------ Data excerpt ------

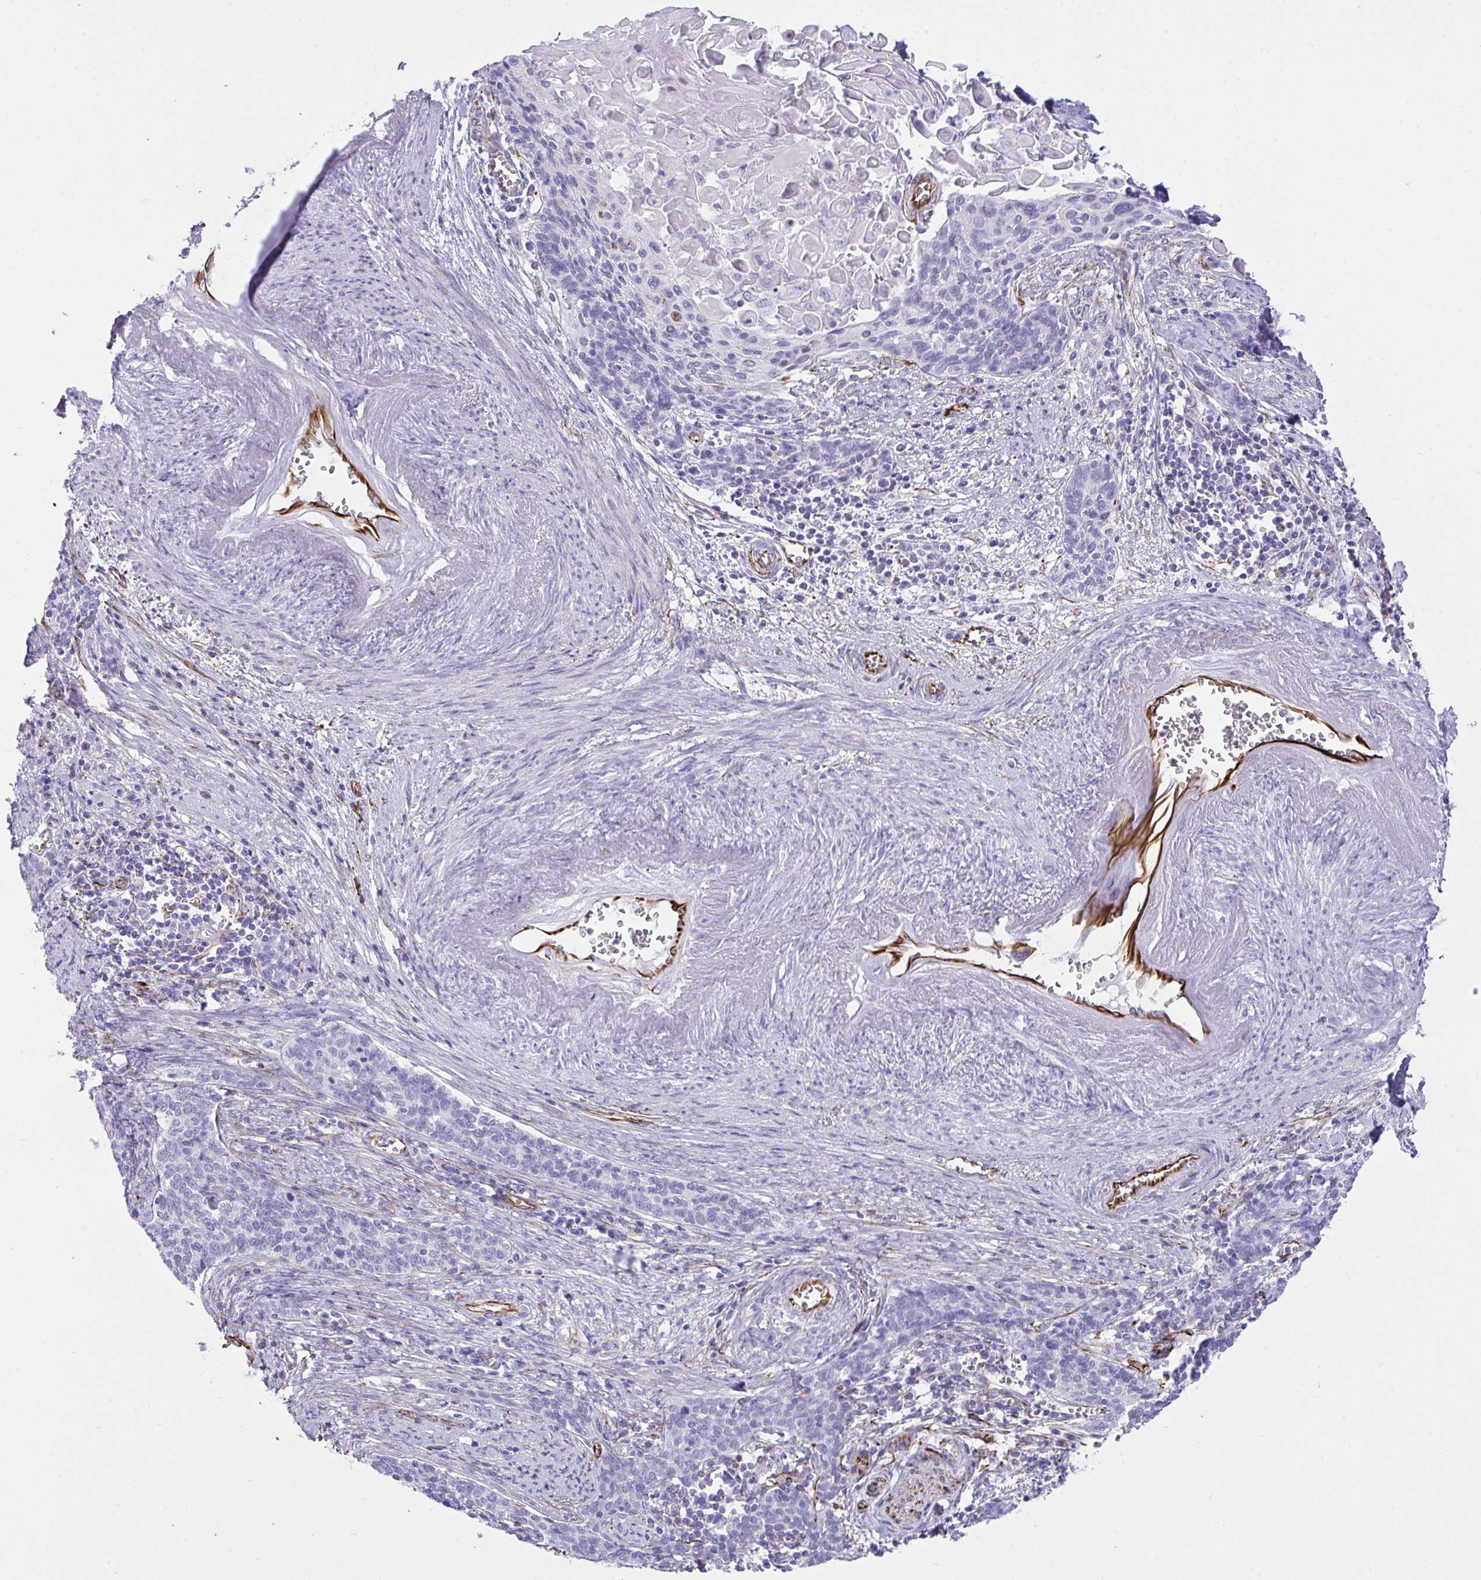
{"staining": {"intensity": "negative", "quantity": "none", "location": "none"}, "tissue": "cervical cancer", "cell_type": "Tumor cells", "image_type": "cancer", "snomed": [{"axis": "morphology", "description": "Squamous cell carcinoma, NOS"}, {"axis": "topography", "description": "Cervix"}], "caption": "An immunohistochemistry photomicrograph of cervical squamous cell carcinoma is shown. There is no staining in tumor cells of cervical squamous cell carcinoma.", "gene": "SLC35B1", "patient": {"sex": "female", "age": 39}}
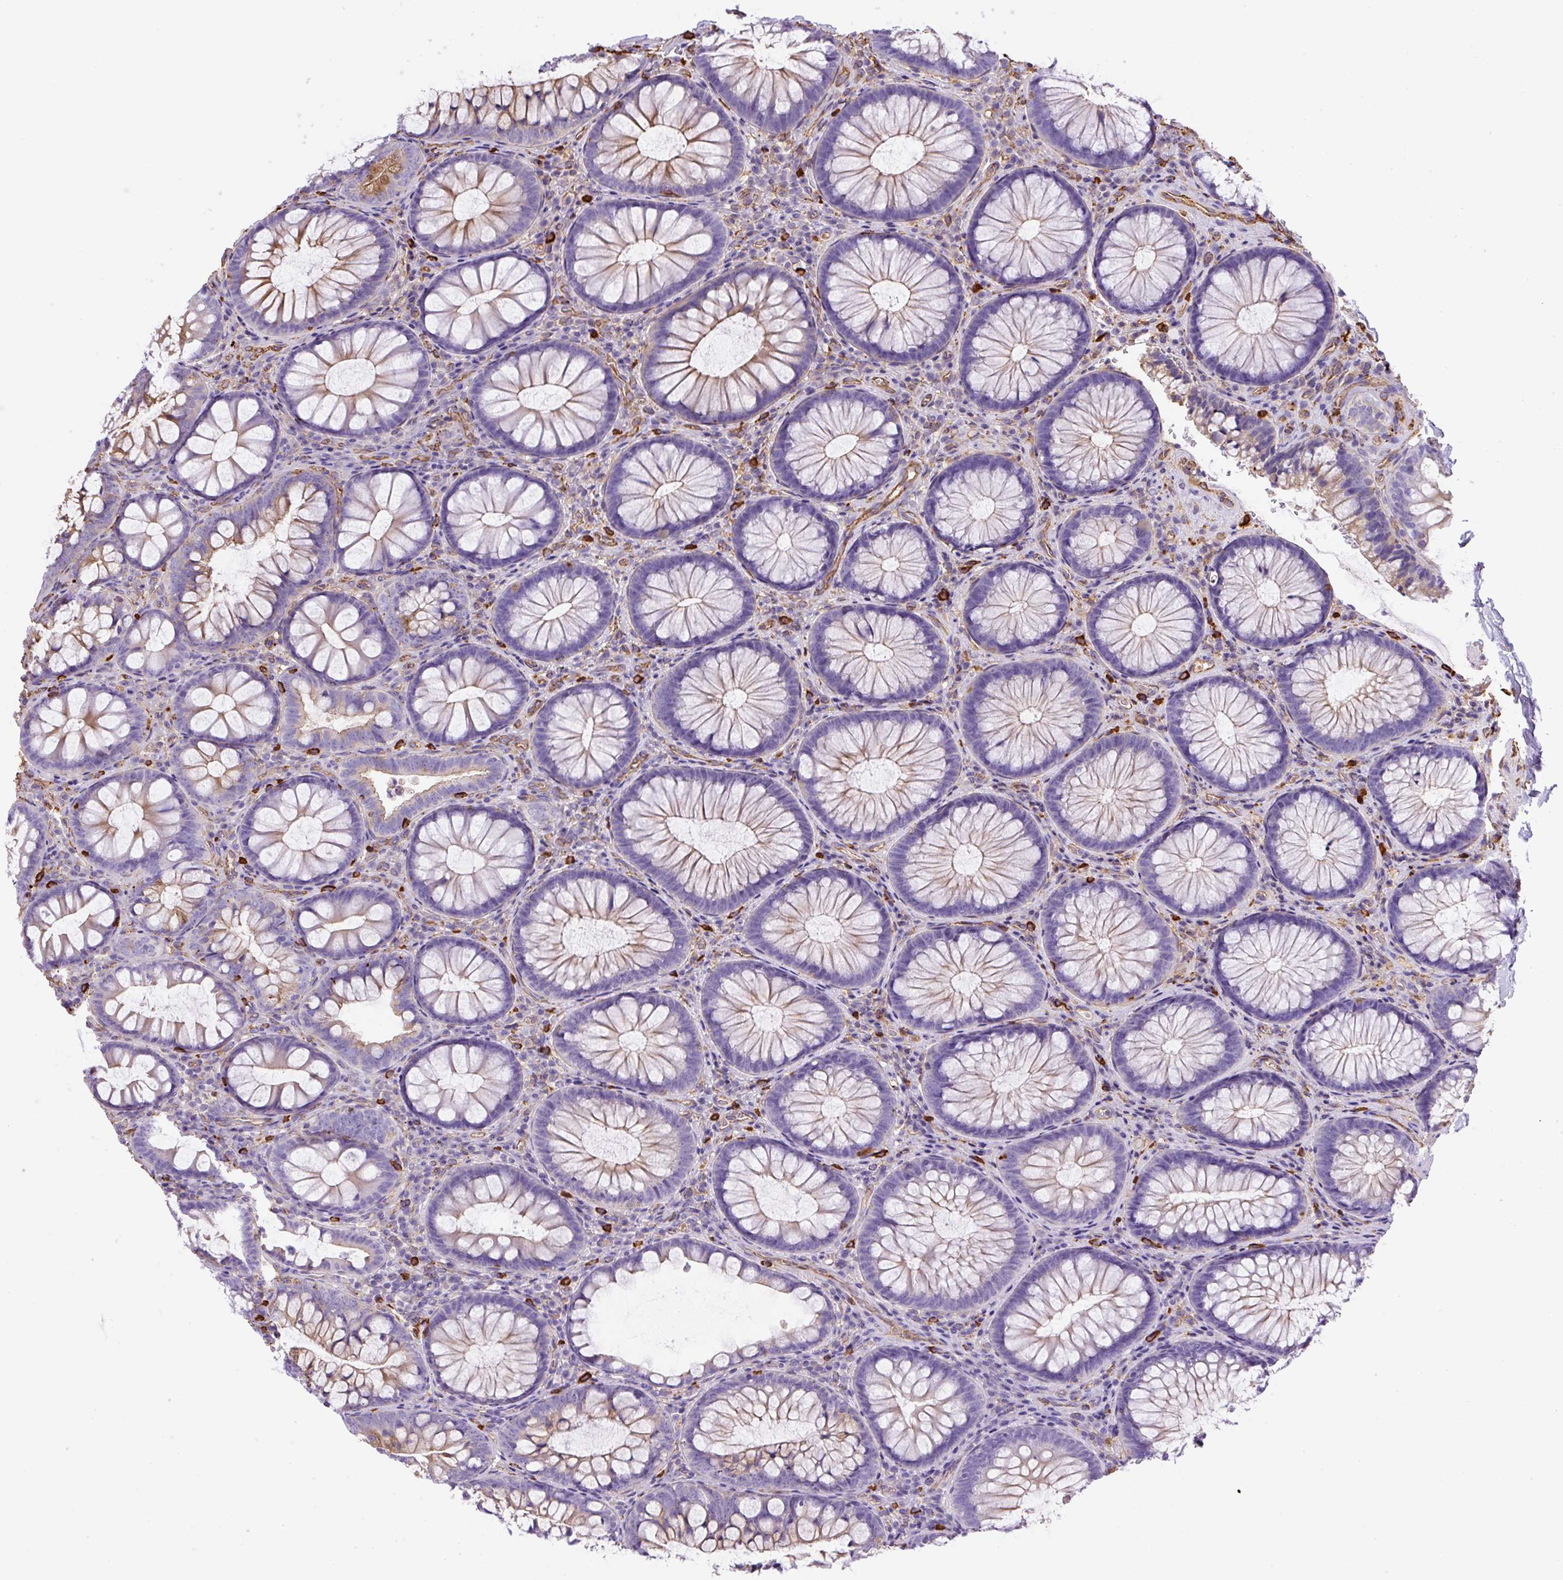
{"staining": {"intensity": "negative", "quantity": "none", "location": "none"}, "tissue": "colon", "cell_type": "Glandular cells", "image_type": "normal", "snomed": [{"axis": "morphology", "description": "Normal tissue, NOS"}, {"axis": "morphology", "description": "Adenoma, NOS"}, {"axis": "topography", "description": "Soft tissue"}, {"axis": "topography", "description": "Colon"}], "caption": "Immunohistochemical staining of normal human colon demonstrates no significant positivity in glandular cells.", "gene": "MAGEB5", "patient": {"sex": "male", "age": 47}}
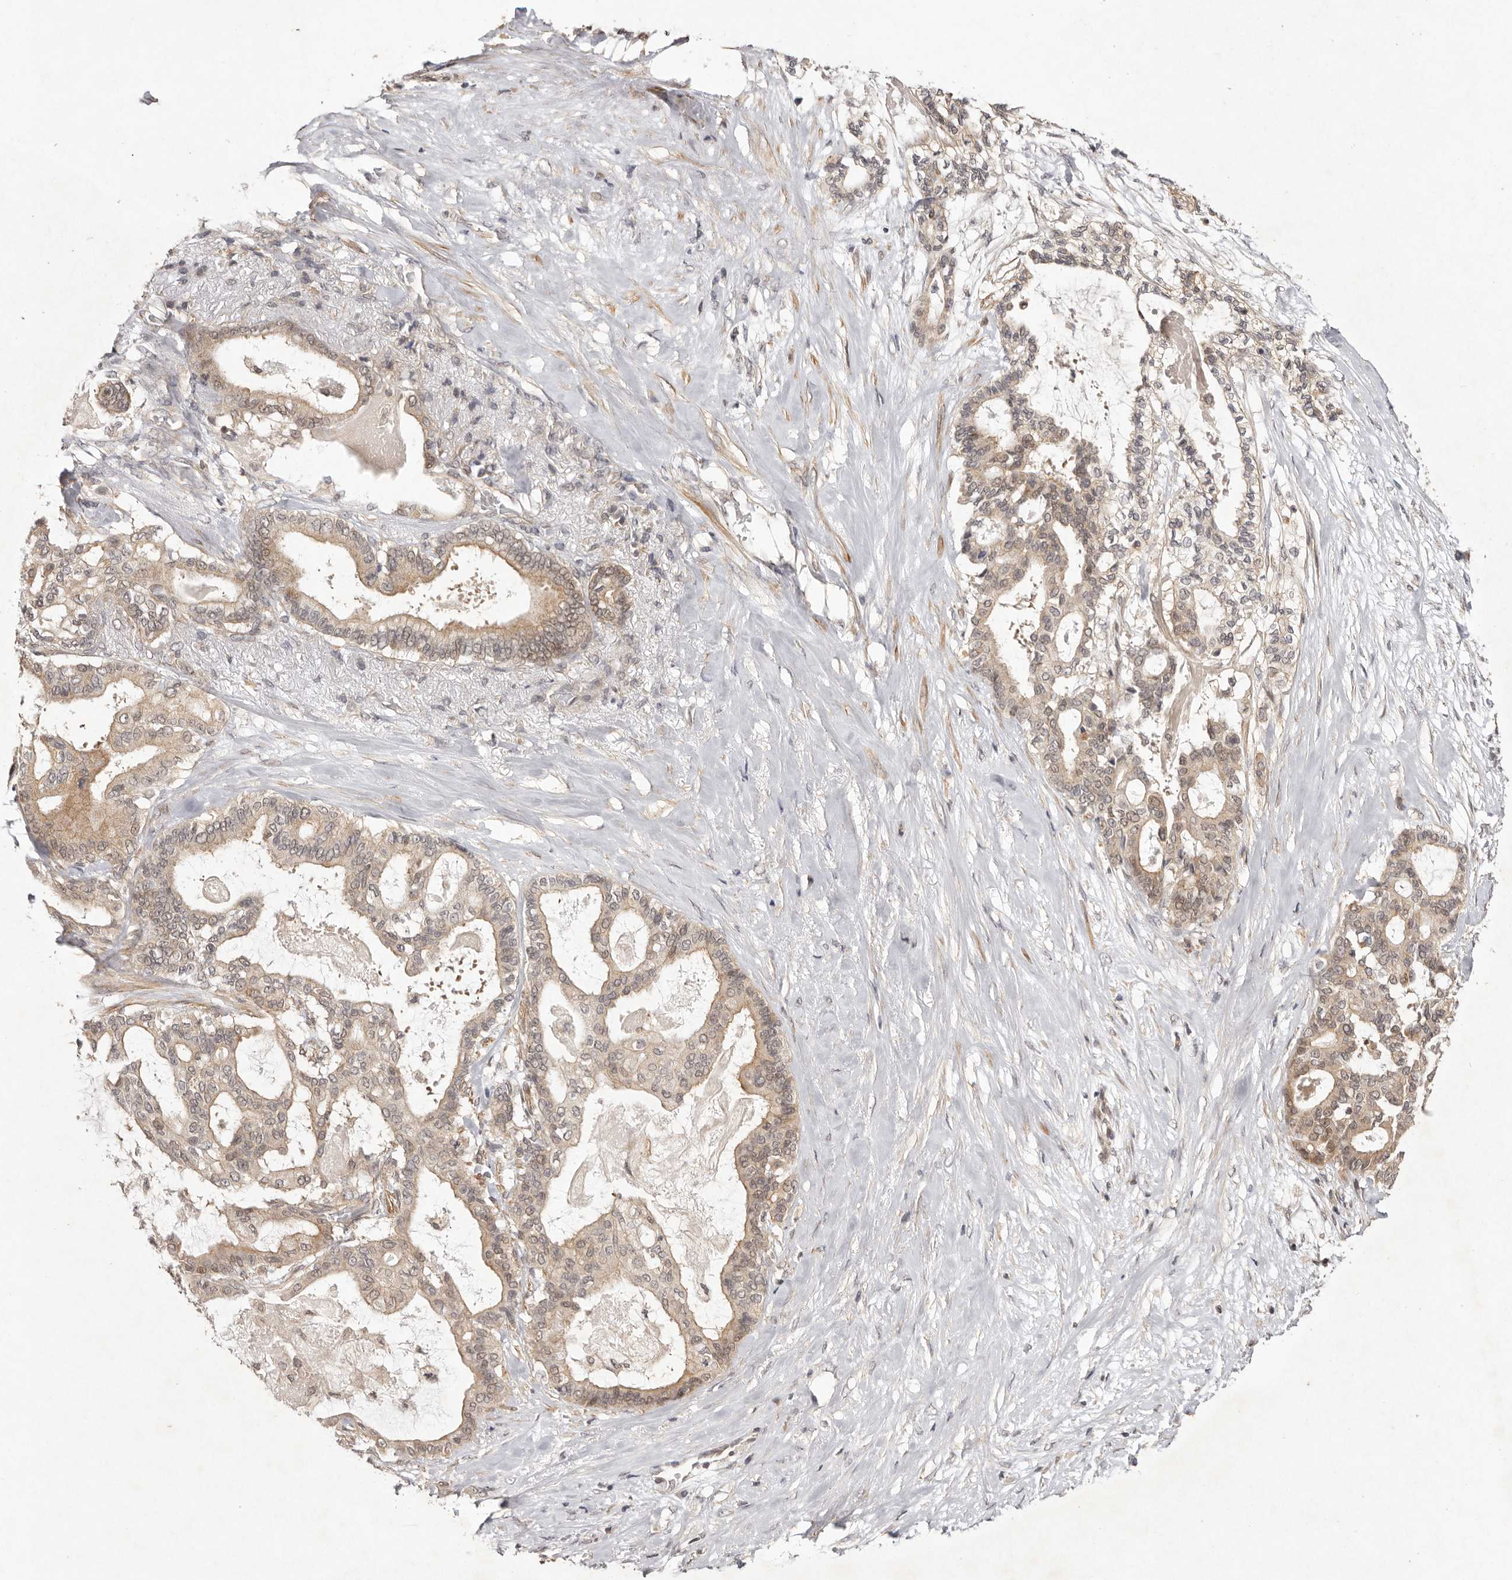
{"staining": {"intensity": "moderate", "quantity": ">75%", "location": "cytoplasmic/membranous,nuclear"}, "tissue": "pancreatic cancer", "cell_type": "Tumor cells", "image_type": "cancer", "snomed": [{"axis": "morphology", "description": "Adenocarcinoma, NOS"}, {"axis": "topography", "description": "Pancreas"}], "caption": "A brown stain highlights moderate cytoplasmic/membranous and nuclear expression of a protein in human pancreatic adenocarcinoma tumor cells.", "gene": "BUD31", "patient": {"sex": "male", "age": 63}}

------

→ Exercise brief
Line by line, output the material above exactly, passing over the pictures.

→ Reply to the task
{"staining": {"intensity": "negative", "quantity": "none", "location": "none"}, "tissue": "cervical cancer", "cell_type": "Tumor cells", "image_type": "cancer", "snomed": [{"axis": "morphology", "description": "Squamous cell carcinoma, NOS"}, {"axis": "topography", "description": "Cervix"}], "caption": "An immunohistochemistry photomicrograph of cervical squamous cell carcinoma is shown. There is no staining in tumor cells of cervical squamous cell carcinoma.", "gene": "SLC35B1", "patient": {"sex": "female", "age": 39}}
{"staining": {"intensity": "negative", "quantity": "none", "location": "none"}, "tissue": "colon", "cell_type": "Glandular cells", "image_type": "normal", "snomed": [{"axis": "morphology", "description": "Normal tissue, NOS"}, {"axis": "morphology", "description": "Adenoma, NOS"}, {"axis": "topography", "description": "Soft tissue"}, {"axis": "topography", "description": "Colon"}], "caption": "Immunohistochemical staining of normal human colon demonstrates no significant positivity in glandular cells.", "gene": "MAGEB5", "patient": {"sex": "male", "age": 47}}
{"staining": {"intensity": "moderate", "quantity": ">75%", "location": "cytoplasmic/membranous,nuclear"}, "tissue": "pancreatic cancer", "cell_type": "Tumor cells", "image_type": "cancer", "snomed": [{"axis": "morphology", "description": "Adenocarcinoma, NOS"}, {"axis": "topography", "description": "Pancreas"}], "caption": "A brown stain highlights moderate cytoplasmic/membranous and nuclear expression of a protein in human pancreatic adenocarcinoma tumor cells.", "gene": "BUD31", "patient": {"sex": "male", "age": 63}}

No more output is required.